TÜV SÜD hat ein neues Prüfzeichen für sogenannte risikoarme KI-Anwendungen entwickelt. Das Prüfzeichen richtet sich an Hersteller und Betreiber von Systemen, die nicht unter die strengen Vorgaben der europäischen KI-Verordnung (AI Act) fallen, aber dennoch ein hohes Maß an Transparenz und Qualität dokumentieren möchten. Zu den ersten Einsatzfeldern gehören laut Pressemitteilung unter anderem Algorithmen für automatische Schiebetüren zur Reduzierung des Energieverbrauchs und autonome Transportsysteme in der Intralogistik.
Mit der Verordnung (EU) 2024/1689 wird erstmals ein einheitlicher Rechtsrahmen für Künstliche Intelligenz in Europa geschaffen. Die Anforderungen richten sich nach dem Risiko, das von der jeweiligen Anwendung ausgeht. Während hochriskante Systeme verbindlichen Prüf- und Dokumentationspflichten unterliegen, bestehen für risikoarme Systeme bislang keine gesetzlichen Vorgaben. Dennoch wächst der Wunsch vieler Unternehmen, ihre Systeme freiwillig prüfen zu lassen.
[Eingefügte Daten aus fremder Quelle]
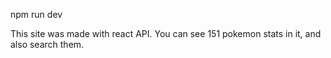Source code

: npm run dev

This site was made with react API. 
You can see 151 pokemon stats in it, and also search them.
Sichtbare Verantwortung auch ohne Pflicht
„Viele Unternehmen möchten ihre Verantwortung wahrnehmen und ihre Systeme freiwillig bewerten lassen“, sagt Benedikt Pulver, Leiter der Abteilung Maschinensicherheit bei TÜV SÜD. Genau dafür sei das neue Prüfzeichen geschaffen worden: Es mache Qualität und Transparenz auf nachvollziehbare Weise sichtbar – und das auf Basis technischer Kriterien.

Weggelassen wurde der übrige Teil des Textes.